Netflix has recently launched a new series called Mindhunter. Let’s listen in how Twitter users talk about the show. In this tutorial, we will use a pre-collected dataset containing tweets from #mindhunter and #davidfincher (David Fincher is the EP of the show).
You can download the dataset at: https://www.dropbox.com/s/eudqxwi5scdhiq9/mindhunter_tweets.csv?dl=0
Please notice that the data are stored in a CSV file.
To begin, let’s load the libraries. Make sure they are installed!
library(tm)
library(topicmodels)
library(LDAvis)
library(servr)
library(dplyr)
library(stringi)
Now, let’s import the CSV file. (mindhunter_tweets.csv is the filename)

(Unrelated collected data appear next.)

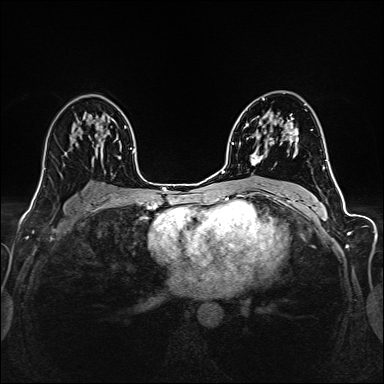
Breast MRI (dynamic contrast-enhanced), one axial slice; position 91 of 160 along the scan axis; dynamic contrast-enhanced series, time point 2 of 6 at this slice position (early post-contrast); 1.5 T; TE 2.4 ms, TR 5.2 ms; 384 × 384 image matrix. Female patient.
Annotated regions visible in this slice (semi-automatically segmented with operator editing):
- enhancing-tissue mask used for the functional tumour volume (all voxels passing the contrast-enhancement thresholds inside the analysis volume; usually the tumour): box from (x=251, y=115) to (x=298, y=166) px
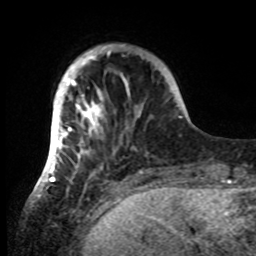
Breast MRI, one axial slice. Slice 14 of 80 in the series (ordered by position). Cropped to one breast. Dynamic contrast-enhanced series, time point 2 of 8 at this slice position (early post-contrast). 1.5 T. TE 4.2 ms, TR 7 ms. 2.2 mm slice thickness. 256 × 256 image matrix. Female patient.
Annotated regions visible in this slice (semi-automatically segmented with operator editing):
- enhancing-tissue mask used for the functional tumour volume (all voxels passing the contrast-enhancement thresholds inside the analysis volume; usually the tumour): bounding box <42,44,143,183> (left, top, right, bottom; pixels)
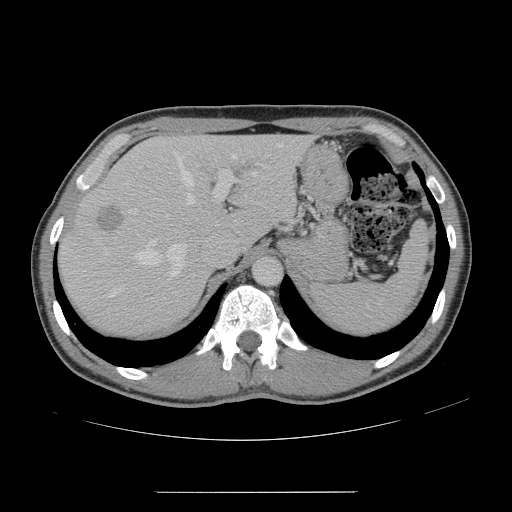
Contrast-enhanced abdominal CT, one axial slice. Slice 111 of 178 in the series (ordered by position). 120 kVp. Intravenous contrast given. Soft-tissue window (W 400 / L 40 HU). 512 × 512 image matrix, field of view 401 × 401 mm. Case-level facts recorded for this patient, not image findings: patient: male, age 41 years at operation; diagnosis: colorectal cancer liver metastases, imaged before liver resection; multiple liver metastases: yes; largest metastasis: 2.4 cm.
Structures marked on this image (outlined manually by an expert reader):
- hepatic veins: bounding box (x1, y1, x2, y2) in pixels: (109, 143, 282, 297)
- liver: (61, 136, 308, 335)
- planned liver remnant (the part of the liver to remain after resection): (147, 136, 308, 244)
- portal vein (with intrahepatic branches): (130, 155, 268, 214)
- liver metastasis: (98, 207, 125, 233)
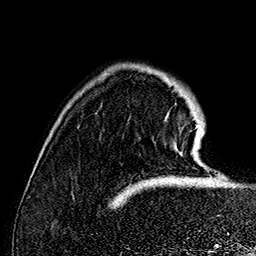
Breast MRI (dynamic contrast-enhanced), one axial slice. Slice 31 of 160 in the series (ordered by position). Cropped to one breast. Dynamic contrast-enhanced series, time point 2 of 7 at this slice position (early post-contrast). 1.5 T. TE 2.8 ms, TR 5.4 ms. 256 × 256 image matrix, field of view 180 × 180 mm. Female patient.
Structures marked on this image (semi-automatically segmented with operator editing):
- enhancing-tissue mask used for the functional tumour volume (all voxels passing the contrast-enhancement thresholds inside the analysis volume; usually the tumour): bounding box (x1, y1, x2, y2) in pixels: (165, 112, 198, 154)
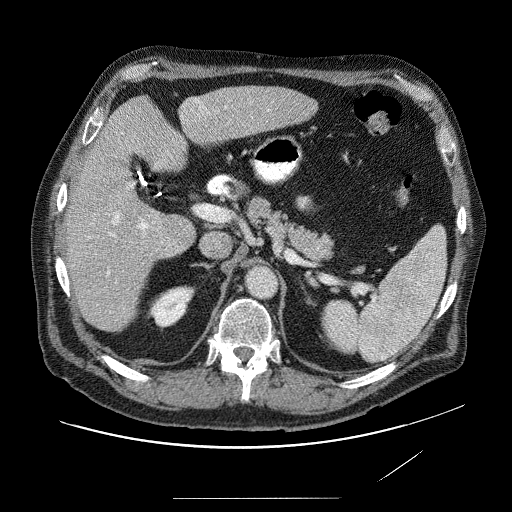
Contrast-enhanced abdominal CT (liver protocol), one axial slice; position 41 of 89 along the scan axis; reconstruction kernel STANDARD; 120 kVp; soft-tissue window (W 400 / L 40 HU); 2.5 mm slice thickness; 512 × 512 image matrix. Case-level facts recorded for this patient, not image findings: diagnosis: hepatocellular carcinoma (patient treated with transarterial chemoembolisation; whether this scan precedes or follows treatment is not stated here); TNM stage (as recorded): Stage-IVA.
Structures marked on this image (semi-automatically segmented with operator editing):
- liver parenchyma outside the tumour (the mass and vessels are separate outlines, so this box may not span the whole liver): bounding box <60,84,322,334> (left, top, right, bottom; pixels)
- mass: <166,237,194,254>
- portal vein: <98,110,232,292>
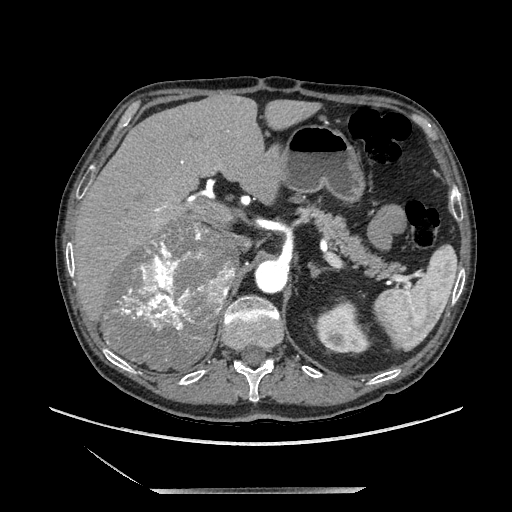
Contrast-enhanced abdominal CT, one axial slice; slice 140 of 243 in the series (ordered by position); soft-tissue window (W 400 / L 40 HU); 1.25 mm slice thickness; 512 × 512 image matrix, field of view 420 × 420 mm. Male patient. From the clinical record (not read from this slice): diagnosis: adrenocortical carcinoma; tumour side: right adrenal; tumour size at pathology: 16 cm; Ki-67 index: 17 %; stage (as recorded): 3.
Annotated regions visible in this slice (semi-automatic segmentation, software-assisted and operator-edited):
- mass: box from (x=107, y=223) to (x=236, y=368) px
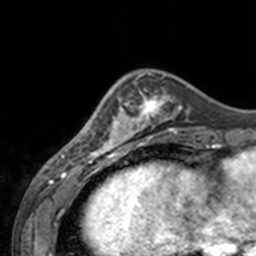
Breast MRI, one axial slice. Slice 46 of 160 in the series (ordered by position). Cropped to one breast. Dynamic contrast-enhanced series, time point 2 of 7 at this slice position (early post-contrast). 3 T. TE 1.7 ms, TR 4 ms. 256 × 256 image matrix. Female patient.
Outlined on this slice (semi-automatic segmentation, software-assisted and operator-edited):
- enhancing-tissue mask used for the functional tumour volume (all voxels passing the contrast-enhancement thresholds inside the analysis volume; usually the tumour): bounding box [x1, y1, x2, y2] px = [62, 74, 143, 155]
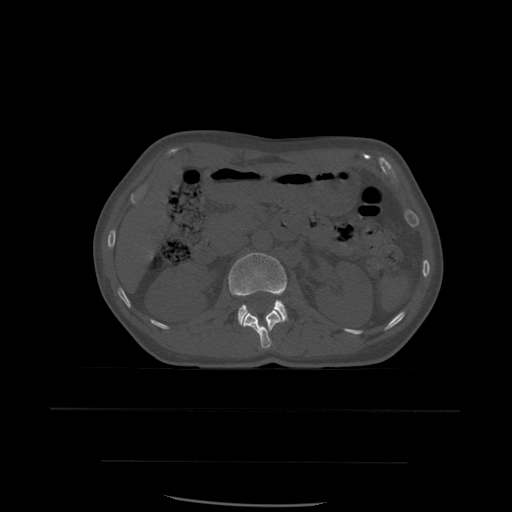
CT including the spine, one axial slice; position 236 of 574 along the scan axis; bone window (W 1800 / L 400 HU); 1.25 mm slice thickness; 512 × 512 image matrix, field of view 392 × 392 mm. Patient age 48 years. From the clinical record (not read from this slice): primary cancer: lung; vertebrae with lytic lesions (as recorded): T11.
Outlined on this slice (semi-automatically segmented with operator editing):
- L1 vertebra: bounding box [x1, y1, x2, y2] px = [242, 310, 284, 350]
- L2 vertebra: [229, 253, 288, 326]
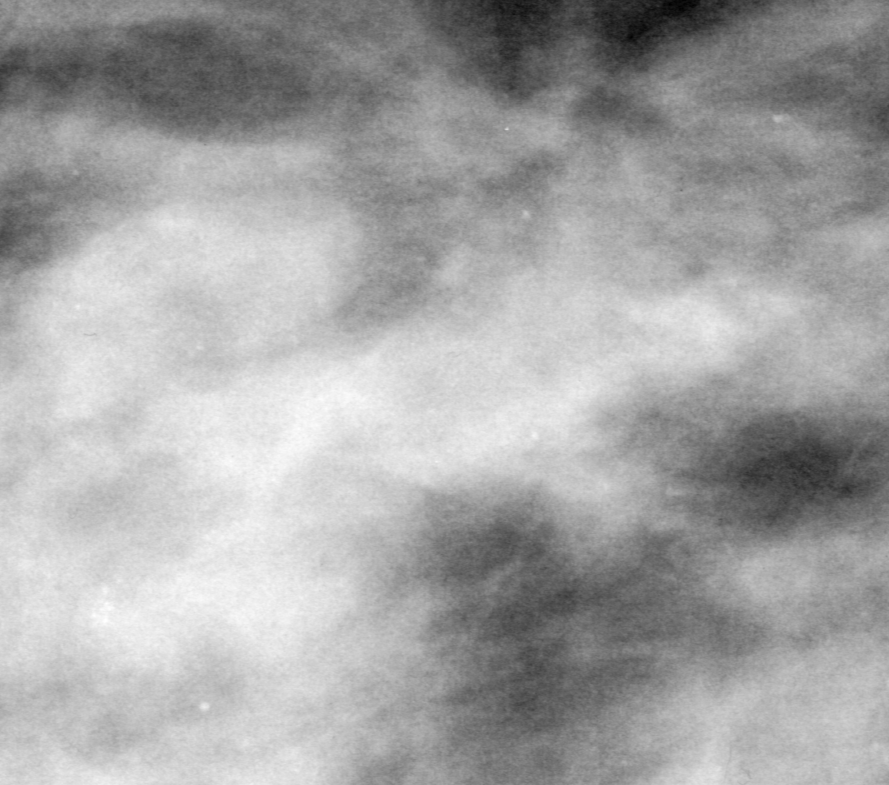
Region of interest cut from a scanned film mammogram (one marked finding); left breast; MLO view; BI-RADS breast density category 4 (scale 1–4).
Marked abnormality: calcifications, morphology pleomorphic, distribution segmental; BI-RADS assessment category 4; pathology result (as recorded, not read from the image): malignant.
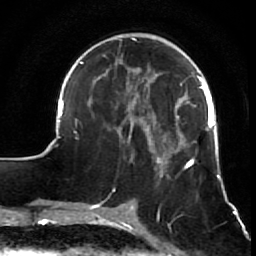
Breast MRI (dynamic contrast-enhanced), one axial slice. Slice 22 of 64 in the series (ordered by position). Cropped to one breast. Dynamic contrast-enhanced series, time point 2 of 7 at this slice position (early post-contrast). 1.5 T. TE 2.6 ms, TR 5.7 ms. 2.5 mm slice thickness. 256 × 256 image matrix, field of view 160 × 160 mm. Female patient.
Structures marked on this image (semi-automatically segmented with operator editing):
- enhancing-tissue mask used for the functional tumour volume (all voxels passing the contrast-enhancement thresholds inside the analysis volume; usually the tumour): bounding box <56,37,221,210> (left, top, right, bottom; pixels)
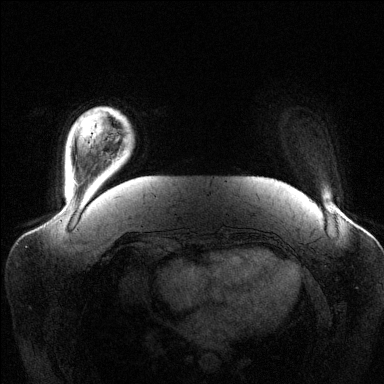
Breast MRI (dynamic contrast-enhanced), one axial slice; position 16 of 144 along the scan axis; dynamic contrast-enhanced series, time point 2 of 6 at this slice position (early post-contrast); 1.5 T; TE 1.6 ms, TR 4.6 ms; 1.2 mm slice thickness; 384 × 384 image matrix, field of view 390 × 390 mm. Female patient.
Structures marked on this image (semi-automatically segmented with operator editing):
- enhancing-tissue mask used for the functional tumour volume (all voxels passing the contrast-enhancement thresholds inside the analysis volume; usually the tumour): bounding box <125,138,127,142> (left, top, right, bottom; pixels)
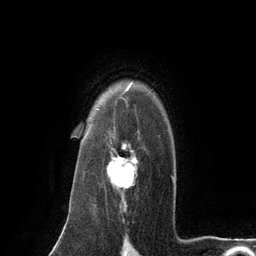
Breast MRI (dynamic contrast-enhanced), one axial slice; slice 96 of 134 in the series (ordered by position); cropped to one breast; dynamic contrast-enhanced series, time point 2 of 6 at this slice position (early post-contrast); 3 T; TE 2.8 ms, TR 7.3 ms; 1.2 mm slice thickness; 256 × 256 image matrix, field of view 180 × 180 mm. Female patient.
Outlined on this slice (semi-automatic segmentation, software-assisted and operator-edited):
- enhancing-tissue mask used for the functional tumour volume (all voxels passing the contrast-enhancement thresholds inside the analysis volume; usually the tumour): bounding box [x1, y1, x2, y2] px = [107, 127, 140, 189]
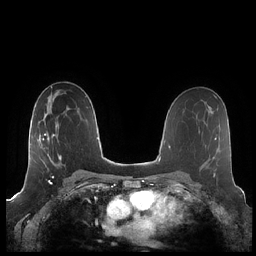
Breast MRI (dynamic contrast-enhanced), one axial slice; position 123 of 248 along the scan axis; dynamic contrast-enhanced series, time point 2 of 7 at this slice position (early post-contrast); 1.5 T; TE 1.9 ms, TR 4.1 ms; 0.8 mm slice thickness; 256 × 256 image matrix, field of view 340 × 340 mm. Female patient.
Outlined on this slice (semi-automatically segmented with operator editing):
- enhancing-tissue mask used for the functional tumour volume (all voxels passing the contrast-enhancement thresholds inside the analysis volume; usually the tumour): bounding box [x1, y1, x2, y2] px = [40, 114, 76, 175]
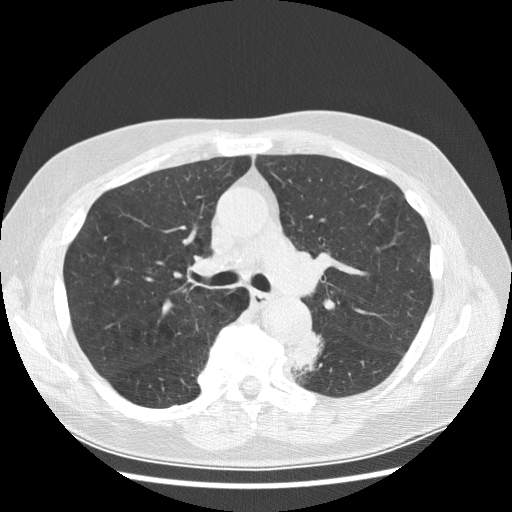
Low-dose screening chest CT, axial slice. Baseline screening round. Lung window (W 1500 / L -600 HU). Standard (soft-tissue) reconstruction kernel (STANDARD). Slice 100 of 282 in the series. Male, age 70 years at enrolment. Current smoker at enrolment.
Lesion marked by an expert reader, bounding box (x1, y1, x2, y2) in pixels: (277, 333, 327, 381). Screening reader's record for this exam (one nodule recorded; not confirmed to be the boxed lesion): non-calcified nodule or mass ≥4 mm, left lower lobe, 27 × 16 mm, spiculated (stellate) margins, soft tissue attenuation, pre-existing on the prior screen: yes; interval growth: yes. Official screen result: positive, change unspecified: nodule(s) >= 4 mm or enlarging nodule(s), mass(es), or other non-specific abnormalities suspicious for lung cancer.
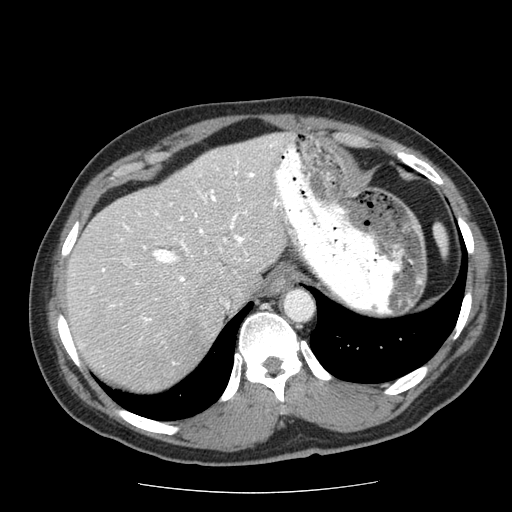
Contrast-enhanced abdominal CT (liver protocol), one axial slice. Position 47 of 85 along the scan axis. 120 kVp. Soft-tissue window (W 400 / L 40 HU). 2.5 mm slice thickness. 512 × 512 image matrix, field of view 360 × 360 mm. Case-level facts recorded for this patient, not image findings: diagnosis: hepatocellular carcinoma (patient treated with transarterial chemoembolisation; whether this scan precedes or follows treatment is not stated here); TNM stage (as recorded): Stage-IIIA; Child-Pugh class: A; tumour differentiation: well differentiated; tumour nodularity: multinodular.
Outlined on this slice (semi-automatically segmented with operator editing):
- liver parenchyma outside the tumour (the mass and vessels are separate outlines, so this box may not span the whole liver): box from (x=66, y=134) to (x=296, y=390) px
- mass: (x=168, y=283)–(x=228, y=371)
- portal vein: (x=73, y=142)–(x=295, y=364)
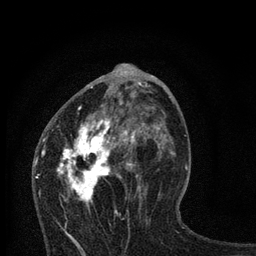
Breast MRI, one axial slice; slice 39 of 80 in the series (ordered by position); cropped to one breast; dynamic contrast-enhanced series, time point 2 of 7 at this slice position (early post-contrast); 3 T; TE 2.2 ms, TR 6 ms; 2 mm slice thickness; 256 × 256 image matrix, field of view 140 × 140 mm. Female patient.
Structures marked on this image (semi-automatically segmented with operator editing):
- enhancing-tissue mask used for the functional tumour volume (all voxels passing the contrast-enhancement thresholds inside the analysis volume; usually the tumour): bounding box <44,81,162,235> (left, top, right, bottom; pixels)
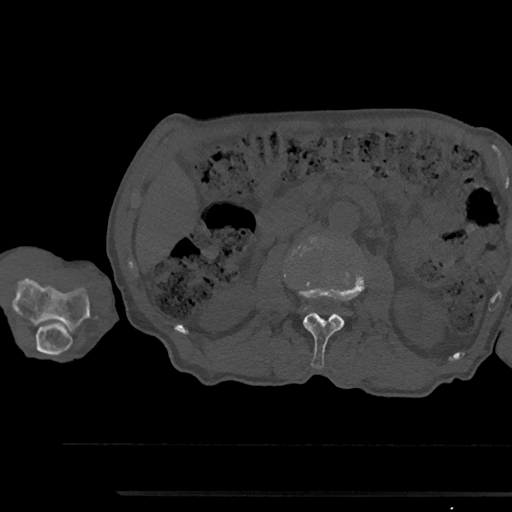
CT including the spine, one axial slice; slice 543 of 797 in the series (ordered by position); reconstruction kernel Br40s/3; 120 kVp; bone window (W 1800 / L 400 HU); 0.5 mm slice thickness; 512 × 512 image matrix. Patient: male, 79 years. From the clinical record (not read from this slice): primary cancer: prostate.
Annotated regions visible in this slice (semi-automatically segmented with operator editing):
- L2 vertebra: bounding box (x1, y1, x2, y2) in pixels: (298, 273, 365, 368)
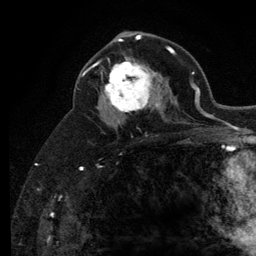
Breast MRI (dynamic contrast-enhanced), one axial slice; slice 69 of 134 in the series (ordered by position); cropped to one breast; dynamic contrast-enhanced series, time point 2 of 6 at this slice position (early post-contrast); 3 T; TE 2.8 ms, TR 7.8 ms; 256 × 256 image matrix, field of view 170 × 170 mm. Female patient.
Outlined on this slice (semi-automatic segmentation, software-assisted and operator-edited):
- enhancing-tissue mask used for the functional tumour volume (all voxels passing the contrast-enhancement thresholds inside the analysis volume; usually the tumour): bounding box [x1, y1, x2, y2] px = [104, 57, 160, 116]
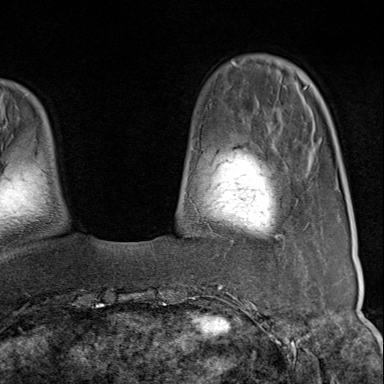
Breast MRI (dynamic contrast-enhanced), one axial slice. Slice 23 of 80 in the series (ordered by position). Cropped to one breast. Dynamic contrast-enhanced series, time point 2 of 9 at this slice position (early post-contrast). 1.5 T. TE 1.8 ms, TR 4.3 ms. 2 mm slice thickness. 384 × 384 image matrix, field of view 270 × 270 mm. Female patient.
Outlined on this slice (semi-automatic segmentation, software-assisted and operator-edited):
- enhancing-tissue mask used for the functional tumour volume (all voxels passing the contrast-enhancement thresholds inside the analysis volume; usually the tumour): bounding box [x1, y1, x2, y2] px = [231, 235, 277, 243]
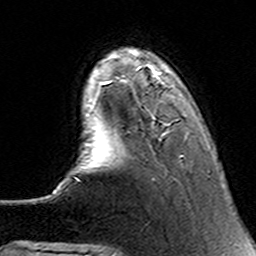
Breast MRI (dynamic contrast-enhanced), one axial slice; slice 30 of 160 in the series (ordered by position); cropped to one breast; dynamic contrast-enhanced series, time point 2 of 6 at this slice position (early post-contrast); 3 T; TE 4.6 ms, TR 7.4 ms; 1 mm slice thickness; 256 × 256 image matrix, field of view 144 × 144 mm. Female patient.
Annotated regions visible in this slice (semi-automatic segmentation, software-assisted and operator-edited):
- enhancing-tissue mask used for the functional tumour volume (all voxels passing the contrast-enhancement thresholds inside the analysis volume; usually the tumour): box from (x=92, y=66) to (x=184, y=157) px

tweets <- read.csv("mindhunter_tweets.csv")
tweets <- tweets[0:3000,]
Let’s see what columns are in the dataset. Q: Which is the column for Twitter user screen name? Q: Which is the column for tweet content?
colnames(tweets)
## [1] "id" "query"
## [3] "tweet_id" "inserted_date"
## [5] "truncated" "language"
## [7] "possibly_sensitive" "coordinates"
## [9] "retweeted_status" "created_at_text"
## [11] "created_at" "content"
## [13] "favorite_count" "from_user_screen_name"
## [15] "from_user_id" "from_user_followers_count"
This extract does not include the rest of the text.